• The data:
<<<<

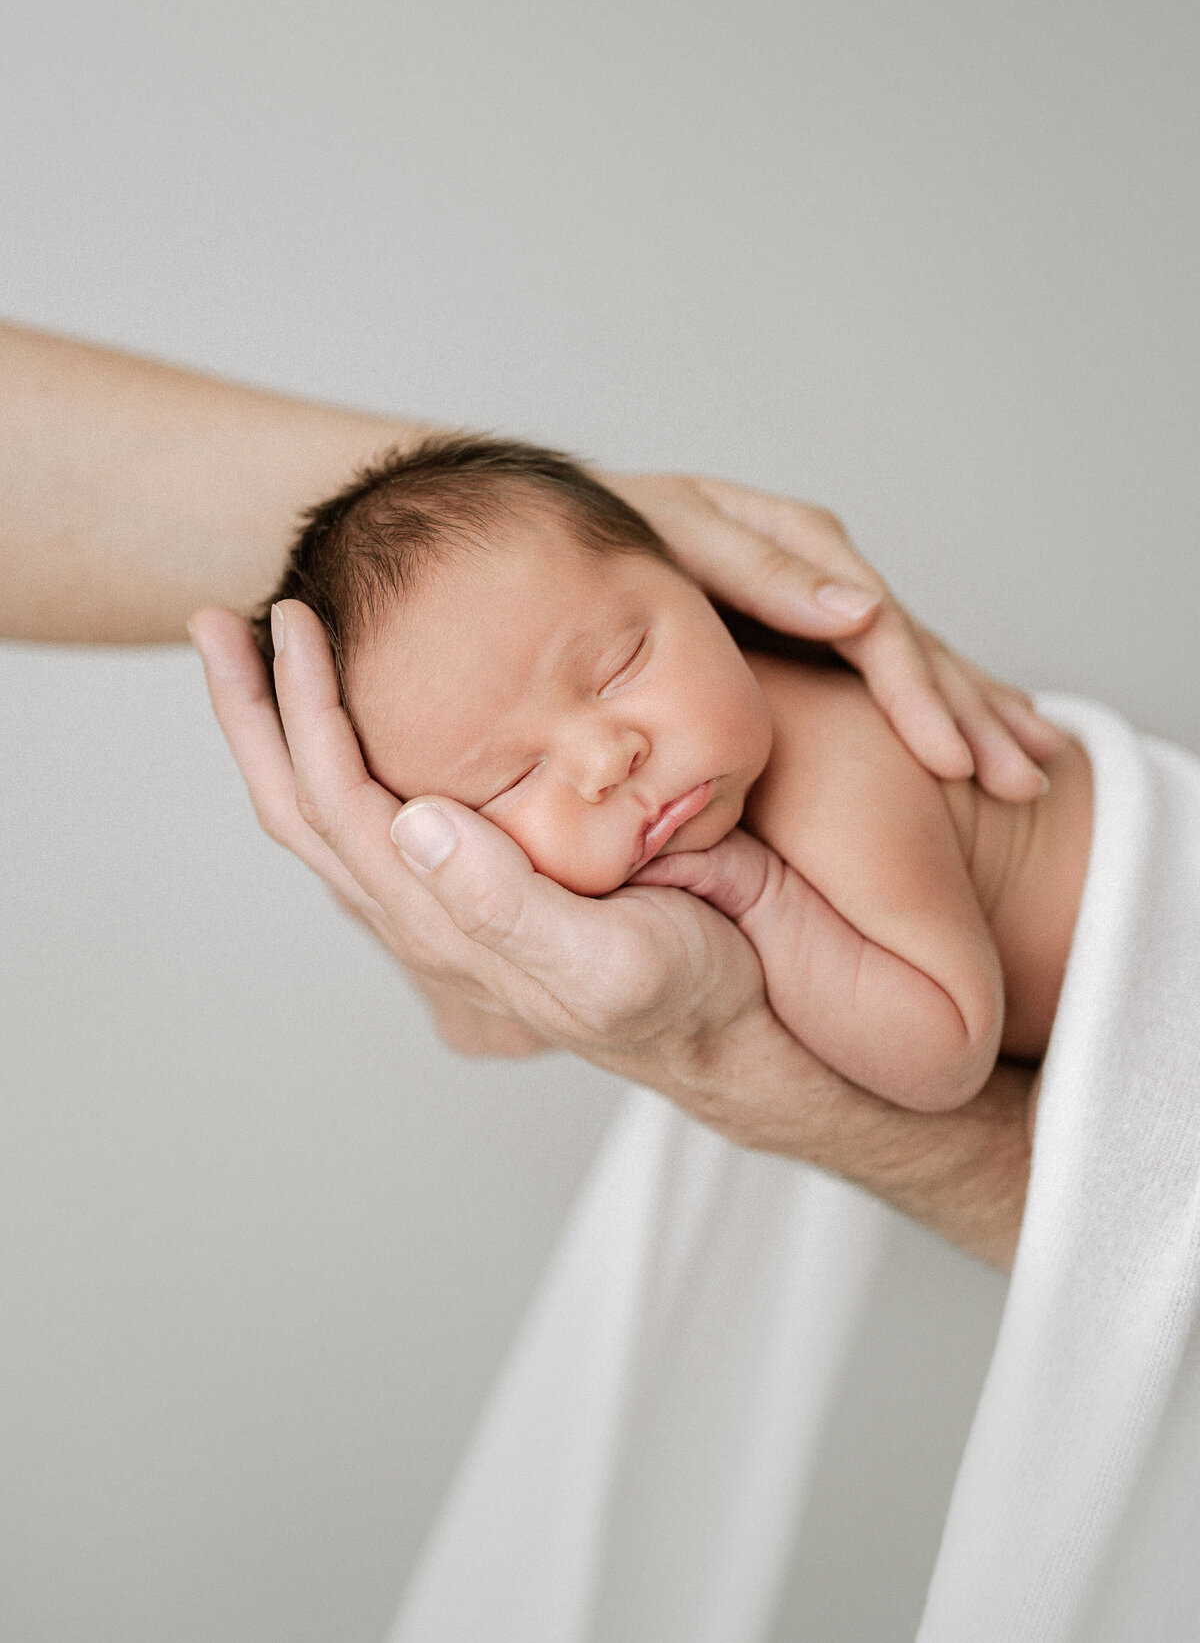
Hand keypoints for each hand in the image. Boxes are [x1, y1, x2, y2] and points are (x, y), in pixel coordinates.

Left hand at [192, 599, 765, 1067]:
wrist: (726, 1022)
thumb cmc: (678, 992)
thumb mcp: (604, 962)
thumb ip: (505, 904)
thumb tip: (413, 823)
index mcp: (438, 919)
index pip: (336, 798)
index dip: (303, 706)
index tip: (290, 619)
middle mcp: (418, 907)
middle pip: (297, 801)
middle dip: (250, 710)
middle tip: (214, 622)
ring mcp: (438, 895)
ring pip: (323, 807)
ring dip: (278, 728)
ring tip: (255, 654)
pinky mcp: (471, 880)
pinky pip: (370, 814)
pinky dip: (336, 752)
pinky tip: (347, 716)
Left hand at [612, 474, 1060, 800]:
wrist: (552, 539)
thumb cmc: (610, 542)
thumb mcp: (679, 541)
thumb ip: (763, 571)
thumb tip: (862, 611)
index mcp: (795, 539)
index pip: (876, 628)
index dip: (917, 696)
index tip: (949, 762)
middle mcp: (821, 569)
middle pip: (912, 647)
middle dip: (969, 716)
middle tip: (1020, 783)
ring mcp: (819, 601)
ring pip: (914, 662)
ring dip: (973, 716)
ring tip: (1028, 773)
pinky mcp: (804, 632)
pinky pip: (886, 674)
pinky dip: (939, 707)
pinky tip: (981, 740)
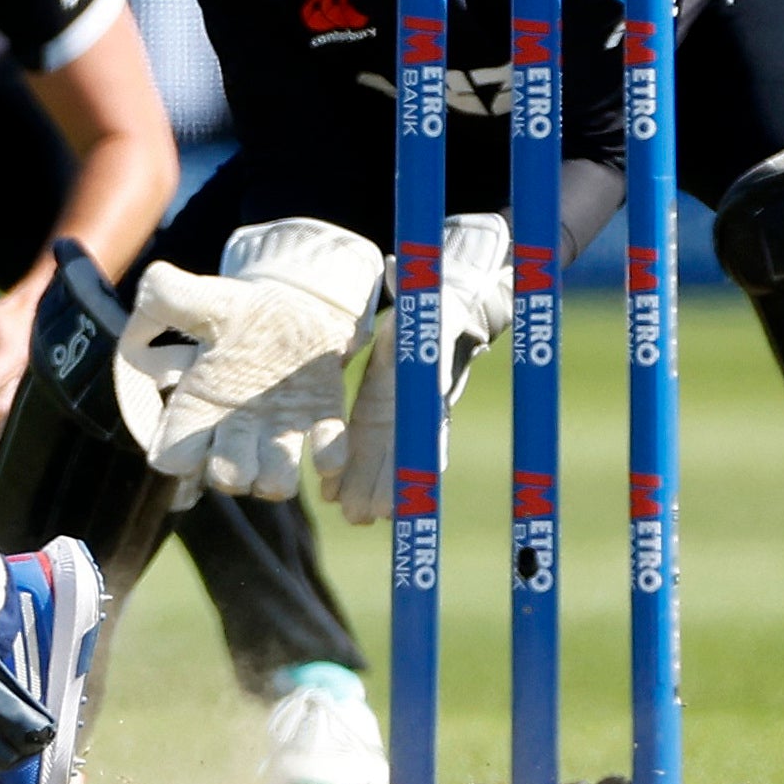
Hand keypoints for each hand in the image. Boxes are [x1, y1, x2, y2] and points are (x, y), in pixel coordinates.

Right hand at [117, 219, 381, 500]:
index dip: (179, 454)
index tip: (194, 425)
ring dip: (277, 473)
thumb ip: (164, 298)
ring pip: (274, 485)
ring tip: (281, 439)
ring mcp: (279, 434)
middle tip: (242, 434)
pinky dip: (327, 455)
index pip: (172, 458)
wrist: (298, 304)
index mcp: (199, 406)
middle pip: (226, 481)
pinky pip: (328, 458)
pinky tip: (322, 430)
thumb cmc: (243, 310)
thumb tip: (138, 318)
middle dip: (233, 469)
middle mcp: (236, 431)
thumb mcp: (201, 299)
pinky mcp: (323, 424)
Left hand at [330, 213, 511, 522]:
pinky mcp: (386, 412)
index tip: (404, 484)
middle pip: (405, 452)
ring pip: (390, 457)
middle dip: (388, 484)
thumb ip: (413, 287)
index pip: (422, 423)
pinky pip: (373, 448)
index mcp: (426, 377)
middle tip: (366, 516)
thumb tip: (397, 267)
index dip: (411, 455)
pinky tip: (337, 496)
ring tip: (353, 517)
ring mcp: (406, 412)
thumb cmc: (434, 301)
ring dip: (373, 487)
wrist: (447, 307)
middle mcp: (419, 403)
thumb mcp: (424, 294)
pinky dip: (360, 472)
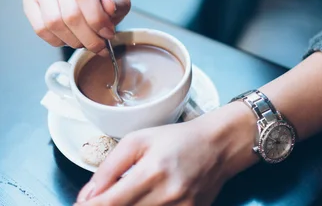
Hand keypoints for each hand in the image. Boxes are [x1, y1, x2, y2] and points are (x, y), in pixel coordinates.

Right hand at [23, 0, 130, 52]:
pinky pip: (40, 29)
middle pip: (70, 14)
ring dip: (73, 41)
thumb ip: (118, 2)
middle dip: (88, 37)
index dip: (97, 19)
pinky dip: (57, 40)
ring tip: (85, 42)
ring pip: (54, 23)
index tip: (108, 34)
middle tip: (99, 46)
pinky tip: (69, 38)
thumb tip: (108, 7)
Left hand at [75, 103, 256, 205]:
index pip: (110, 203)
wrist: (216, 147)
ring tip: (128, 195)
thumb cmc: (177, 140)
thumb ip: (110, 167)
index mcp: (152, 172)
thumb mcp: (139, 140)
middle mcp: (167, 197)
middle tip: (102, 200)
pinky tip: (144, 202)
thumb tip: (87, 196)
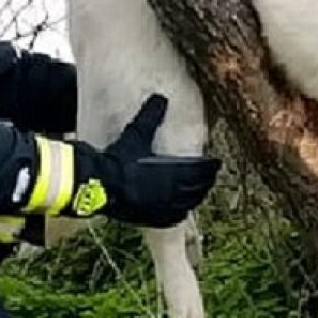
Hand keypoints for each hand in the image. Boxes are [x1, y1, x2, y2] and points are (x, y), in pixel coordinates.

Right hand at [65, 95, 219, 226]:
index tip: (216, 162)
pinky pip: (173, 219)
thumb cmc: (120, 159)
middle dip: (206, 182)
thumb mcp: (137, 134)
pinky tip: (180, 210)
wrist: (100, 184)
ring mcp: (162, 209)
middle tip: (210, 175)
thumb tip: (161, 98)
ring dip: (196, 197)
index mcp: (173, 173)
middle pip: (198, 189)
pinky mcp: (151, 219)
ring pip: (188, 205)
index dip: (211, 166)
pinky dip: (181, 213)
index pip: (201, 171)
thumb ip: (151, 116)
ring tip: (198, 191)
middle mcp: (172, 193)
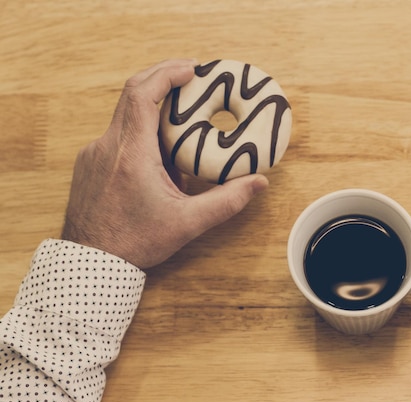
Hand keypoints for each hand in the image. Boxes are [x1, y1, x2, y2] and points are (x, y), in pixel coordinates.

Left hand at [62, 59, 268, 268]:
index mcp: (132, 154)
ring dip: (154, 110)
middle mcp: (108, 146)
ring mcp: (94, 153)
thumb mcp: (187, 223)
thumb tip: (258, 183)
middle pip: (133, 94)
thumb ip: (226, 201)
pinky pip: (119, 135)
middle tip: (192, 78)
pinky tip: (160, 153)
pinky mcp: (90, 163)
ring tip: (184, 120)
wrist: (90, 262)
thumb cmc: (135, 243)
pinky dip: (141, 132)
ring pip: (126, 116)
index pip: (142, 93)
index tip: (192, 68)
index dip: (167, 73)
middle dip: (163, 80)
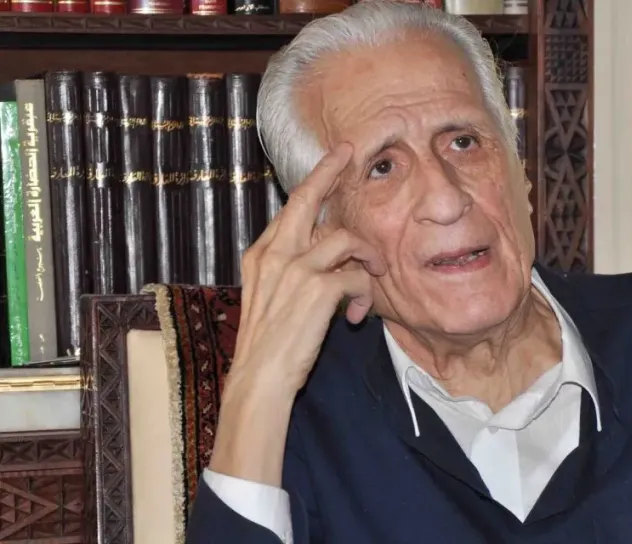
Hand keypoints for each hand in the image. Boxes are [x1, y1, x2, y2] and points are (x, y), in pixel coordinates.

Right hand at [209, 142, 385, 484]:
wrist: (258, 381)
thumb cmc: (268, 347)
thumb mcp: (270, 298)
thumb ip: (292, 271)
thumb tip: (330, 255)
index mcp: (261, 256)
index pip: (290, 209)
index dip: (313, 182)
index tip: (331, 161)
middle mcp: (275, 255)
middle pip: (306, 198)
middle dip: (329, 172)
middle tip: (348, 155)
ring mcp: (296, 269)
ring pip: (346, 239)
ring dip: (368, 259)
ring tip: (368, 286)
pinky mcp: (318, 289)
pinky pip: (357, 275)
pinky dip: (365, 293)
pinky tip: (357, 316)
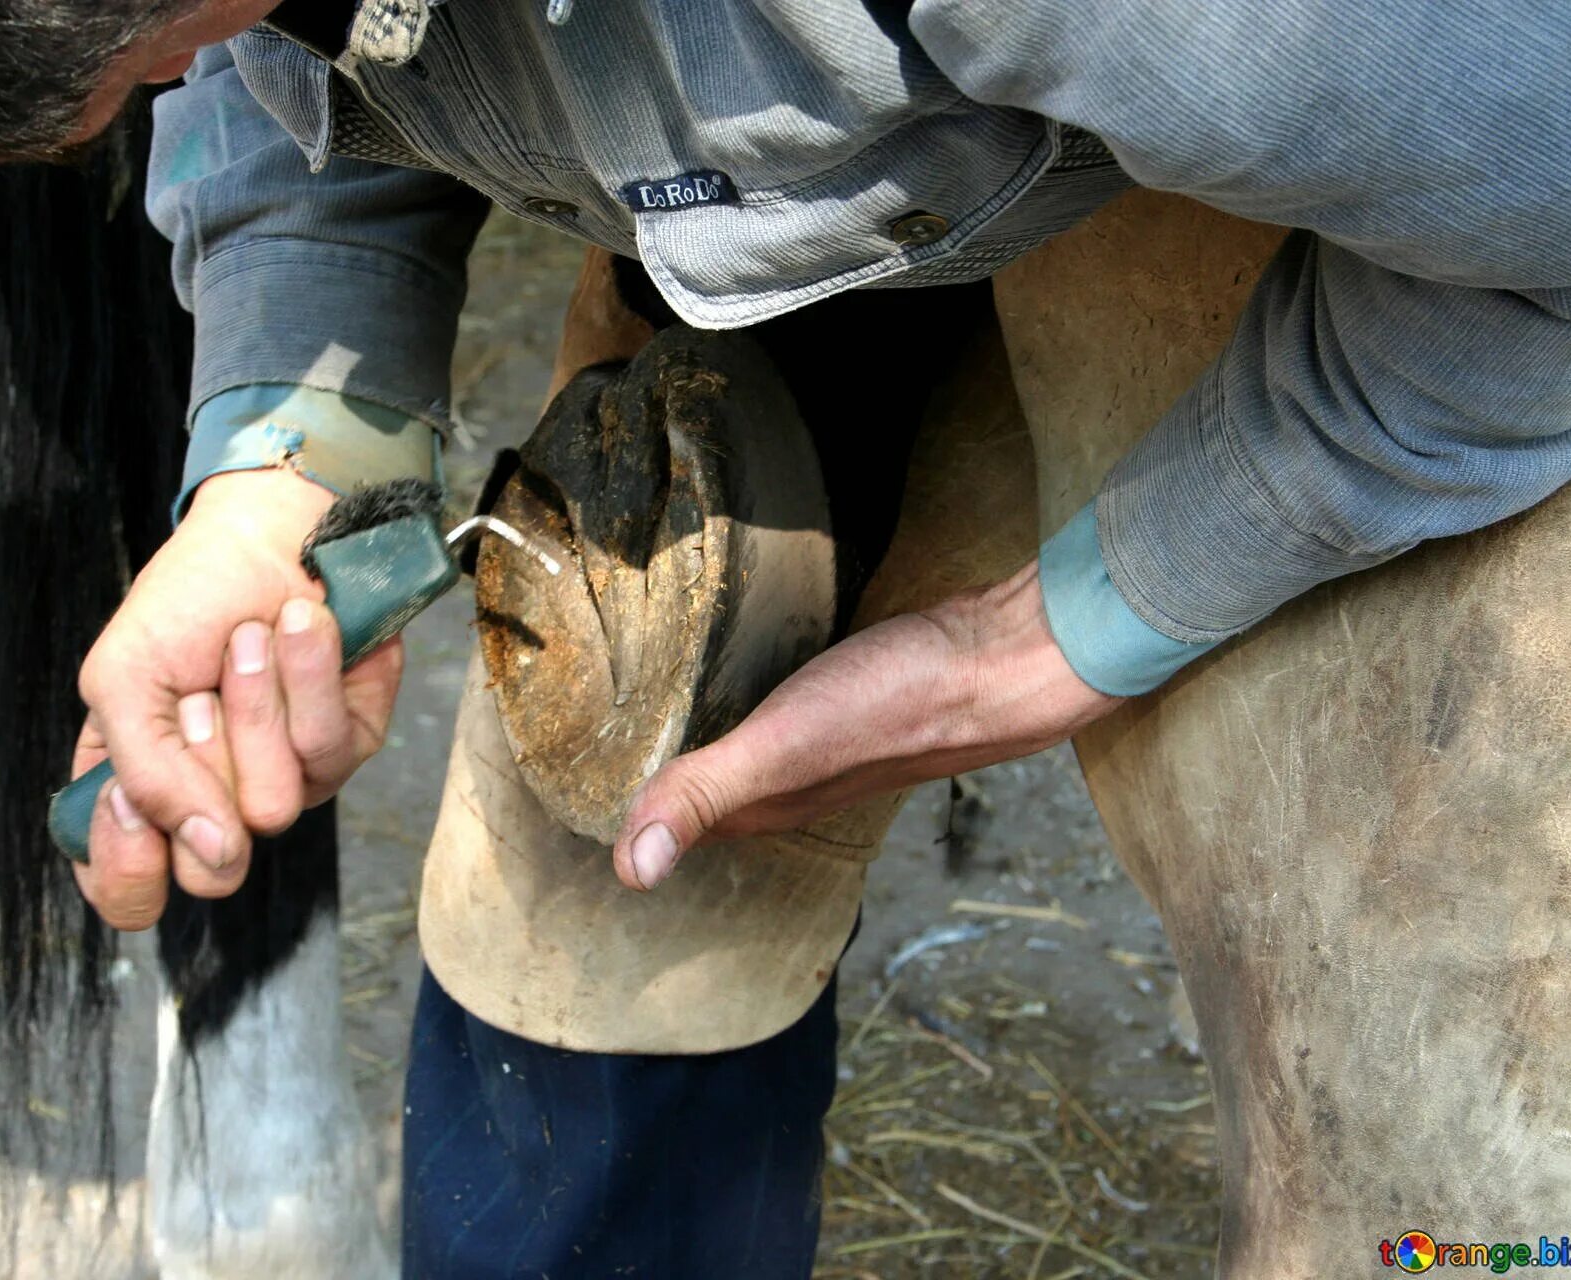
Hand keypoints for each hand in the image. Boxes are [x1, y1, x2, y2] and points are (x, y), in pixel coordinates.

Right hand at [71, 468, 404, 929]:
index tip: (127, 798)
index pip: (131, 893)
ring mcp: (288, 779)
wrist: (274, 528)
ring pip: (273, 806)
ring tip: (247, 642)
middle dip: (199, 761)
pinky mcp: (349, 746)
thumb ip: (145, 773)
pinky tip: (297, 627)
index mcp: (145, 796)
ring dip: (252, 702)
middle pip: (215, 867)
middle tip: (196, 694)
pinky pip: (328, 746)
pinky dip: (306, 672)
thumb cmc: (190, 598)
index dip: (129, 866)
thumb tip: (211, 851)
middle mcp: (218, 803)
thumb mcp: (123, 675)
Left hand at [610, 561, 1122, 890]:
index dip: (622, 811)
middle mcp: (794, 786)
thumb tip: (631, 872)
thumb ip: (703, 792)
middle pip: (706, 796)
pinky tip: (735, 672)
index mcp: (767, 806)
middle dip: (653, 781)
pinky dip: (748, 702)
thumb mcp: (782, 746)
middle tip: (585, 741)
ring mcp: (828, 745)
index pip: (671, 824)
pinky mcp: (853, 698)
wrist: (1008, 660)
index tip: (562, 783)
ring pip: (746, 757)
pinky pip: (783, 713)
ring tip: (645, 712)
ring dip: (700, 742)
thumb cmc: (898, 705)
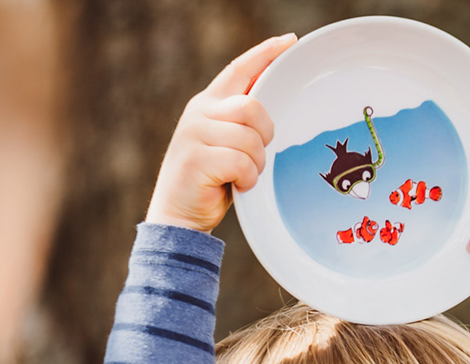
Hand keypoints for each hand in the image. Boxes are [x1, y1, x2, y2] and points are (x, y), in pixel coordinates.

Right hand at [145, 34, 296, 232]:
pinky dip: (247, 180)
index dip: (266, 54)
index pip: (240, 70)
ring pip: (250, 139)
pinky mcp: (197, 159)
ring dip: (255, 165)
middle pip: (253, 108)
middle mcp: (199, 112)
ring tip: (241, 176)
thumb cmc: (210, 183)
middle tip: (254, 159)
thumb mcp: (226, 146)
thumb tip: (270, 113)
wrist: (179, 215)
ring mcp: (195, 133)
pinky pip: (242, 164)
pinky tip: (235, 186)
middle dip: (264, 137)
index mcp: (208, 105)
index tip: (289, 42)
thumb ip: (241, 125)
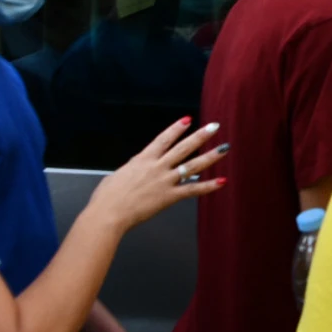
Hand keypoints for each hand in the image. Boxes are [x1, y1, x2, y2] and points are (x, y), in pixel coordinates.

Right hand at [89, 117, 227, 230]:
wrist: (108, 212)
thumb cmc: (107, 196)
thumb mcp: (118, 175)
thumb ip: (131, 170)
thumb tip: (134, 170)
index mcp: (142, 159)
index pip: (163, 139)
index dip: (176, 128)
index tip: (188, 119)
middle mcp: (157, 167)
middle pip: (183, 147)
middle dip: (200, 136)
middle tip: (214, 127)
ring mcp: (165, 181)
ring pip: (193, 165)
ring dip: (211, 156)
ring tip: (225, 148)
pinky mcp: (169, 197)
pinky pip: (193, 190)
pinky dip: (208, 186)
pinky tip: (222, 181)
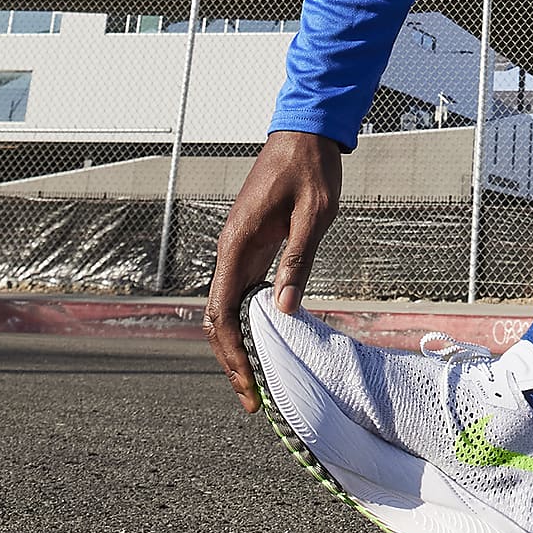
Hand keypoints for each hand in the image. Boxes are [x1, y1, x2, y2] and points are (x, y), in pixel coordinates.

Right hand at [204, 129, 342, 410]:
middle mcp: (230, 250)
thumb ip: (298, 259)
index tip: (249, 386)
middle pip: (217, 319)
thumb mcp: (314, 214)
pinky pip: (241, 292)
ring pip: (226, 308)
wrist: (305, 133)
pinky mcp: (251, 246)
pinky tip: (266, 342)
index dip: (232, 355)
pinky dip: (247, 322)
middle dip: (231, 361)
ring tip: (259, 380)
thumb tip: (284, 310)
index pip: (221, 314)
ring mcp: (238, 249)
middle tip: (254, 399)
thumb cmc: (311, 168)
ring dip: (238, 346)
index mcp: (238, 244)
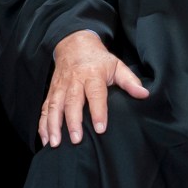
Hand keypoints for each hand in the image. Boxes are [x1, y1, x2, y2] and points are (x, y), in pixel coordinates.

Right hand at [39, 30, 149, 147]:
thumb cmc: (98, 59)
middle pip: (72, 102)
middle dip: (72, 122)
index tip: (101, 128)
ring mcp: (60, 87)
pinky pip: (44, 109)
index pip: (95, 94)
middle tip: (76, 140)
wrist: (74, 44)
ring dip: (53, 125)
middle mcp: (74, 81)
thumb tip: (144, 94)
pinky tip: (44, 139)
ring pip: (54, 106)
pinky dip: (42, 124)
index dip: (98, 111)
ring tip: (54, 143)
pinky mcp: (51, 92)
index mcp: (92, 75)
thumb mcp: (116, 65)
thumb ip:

>>>>

• What to produce:
Lines wanted from the entries above: the one with "pinky pip: (357, 275)", the one with "thumb mcp: (123, 675)", and all lines between. Please copy them exactly, without the pictures and without anything else.

• Task answer:
pinky pip: (357, 275)
pinky dip: (365, 293)
pinky tip: (357, 316)
Hand keypoints for each hand in the image. Boxes are [x1, y1, x2, y2] and points are (x, y), in pixel coordinates.

Right hand at [71, 468, 404, 929]:
index tip: (127, 798)
index pip: (131, 893)
ring mcp: (288, 779)
wrist: (274, 528)
ring pip: (273, 806)
ring tip: (247, 642)
middle dip: (199, 761)
pinky mcp: (349, 746)
thumb ip: (145, 773)
pinky tip: (297, 627)
index mcp: (145, 796)
ring dip: (252, 702)
middle pip: (215, 867)
middle tip: (196, 694)
pinky pip: (328, 746)
pinky dip: (306, 672)
thumb cmc: (190, 598)
index dip: (129, 866)
thumb tip: (211, 851)
middle mcp: (218, 803)
thumb mcp: (123, 675)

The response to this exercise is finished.